On Objective Christianity, Part 3: I Never Thought to Think Differently
This is the third part in a series describing limits on objectivity. This third part describes an important way that culture limits the ways one can think critically, and different conclusions the culture will allow them to reach. The purpose of these posts is not to totally destroy belief in objectivity, but to develop a more accurate understanding of our own limitations. Hopefully this is the first step towards compensating for them, at least a little. 
In widely discussed questions, it’s hard to think of answers that have not been pre-legitimated (Legitimacy in this article will be used in the technical sense). In common debates, usually a few positions come to define the debate, and it’s really hard to come up with a position that isn’t one of those two or three. Now, to be clear, it isn’t quite impossible for you to have a different view, but it’s very unlikely. Further, if you do have an outside position, nobody else is going to recognize it, and you’ll wind up treated like you fit into one of the standard answers.
For a concrete example, consider the abortion debate. There are two positions which are legitimated: Pro-Life and Pro-Choice. I don’t even have to introduce these ideas for the purposes of this discussion: you know what these views are. So you can think a fetus is a human being, and therefore deserves protection from being purposefully killed, or you can think a woman should have rights over what goes on in her own body. You think one of these two things; it’s as simple as that. Almost everyone in the United States does. These are the two ideas the debate has given legitimacy, and everything takes place in the context of selecting one of these two options. Therefore when someone newly encounters the debate (say a young person growing up in the United States), they select one of these two options. There just isn’t a third position to have. Or is there?
What if you thought a fetus is a)too dissimilar from a fully developed human being early in its development to be considered genuine human life, but that b) as it approaches full-development it comes close enough to deserve protection? Maybe you think that for the first trimester or two the fetus is just too dissimilar to deserve protection (that’s just not a person yet), but in the last trimester or two it deserves protection (that’s getting awfully close to a person, and I’m uncomfortable letting someone destroy it)? In this way, you respect the rights of a woman to control what goes on in her life until it’s a question of a human being aborted, at which point the right to life trumps the right to self-determination. In some ways this view is very pro-life, but in other ways it is very pro-choice.
Recognize that I’m not advocating the particular theory, I’m just saying it’s a view that doesn’t fit well into either of the socially Legitimate positions. Imagine yourself telling one of your friends you believe this. Your friend will probably think of you as either pro-life or pro-choice. Heck, when you read this view, you probably thought of it as “well that’s pro—X” where X is the view you do NOT hold. This is a classic example of how culture shapes one’s thinking.

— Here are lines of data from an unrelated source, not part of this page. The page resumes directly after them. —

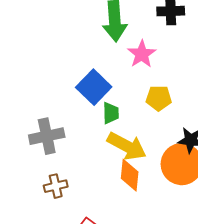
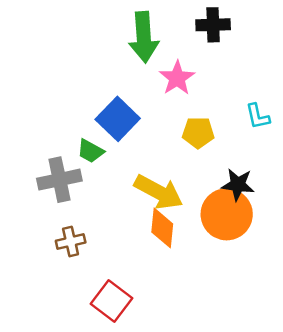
green trapezoid: (111, 113) -> (90, 151), moved, turned 120

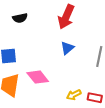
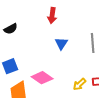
red arrow: (66, 17) -> (52, 16), size x0.7

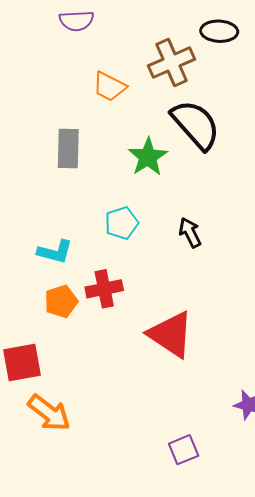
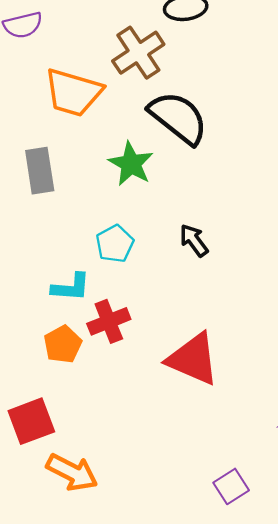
orange trapezoid: (109, 87) -> (73, 92), size x1.5
cyan L-shape: (55, 252) -> (71, 287), moved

In fact, I think if you held to this view, sooner or later you would “recognize” that you are what others tell you, and become either pro-life or pro-choice. You would, in effect, accept the labels people put on you and adjust your view to be in line with your label. You would probably (not certainly, but probably) eventually and gradually abandon this position and embrace whatever view you believed you had become part of. So if you held the view described above, eventually all your friends would tell you that this view is pro-life, maybe. You wouldn’t think it really was at first, but over time, hearing that you are pro-life every time the issue comes up, you will probably change your position to the standard pro-life model. Now, it’s easy enough to accept that this happens to others. The more important lesson is that the only reason we don’t immediately assume it weighs on us is…well…uhm…there isn’t a good reason. These same factors weigh on your perceptions. This problem shapes your thinking.
For another example, see this story. Though it is not quite as strong an example, it is another way to see this basic principle in areas in which most of us believe we are objective, and have principled stands. Other scientists are unable to accept this professor’s views, which are neither Creationist nor accepting of Evolutionary theory. See that they throw him into one of the two pre-legitimated positions. Since he has serious qualms with their view, he is assumed to be a Creationist (which is to say, a “Not-One-Of-Us.”) Now, I’m not the sort of person who assumes there is a widespread conspiracy to present a united front pushing evolution so that the world will be able to accept atheism, as many Creationists argue . I assume these scientists are as generally reasonable as are the rest of us. In fact, they are, at least in certain circumstances, such as a laboratory, probably much more reasonable than most of us are. However, they seem to have been genuinely blinded by this very common social phenomena discussed in this blog post. Much of the time, we do not have the principled stands we think we have. We are not as objective as we think we are.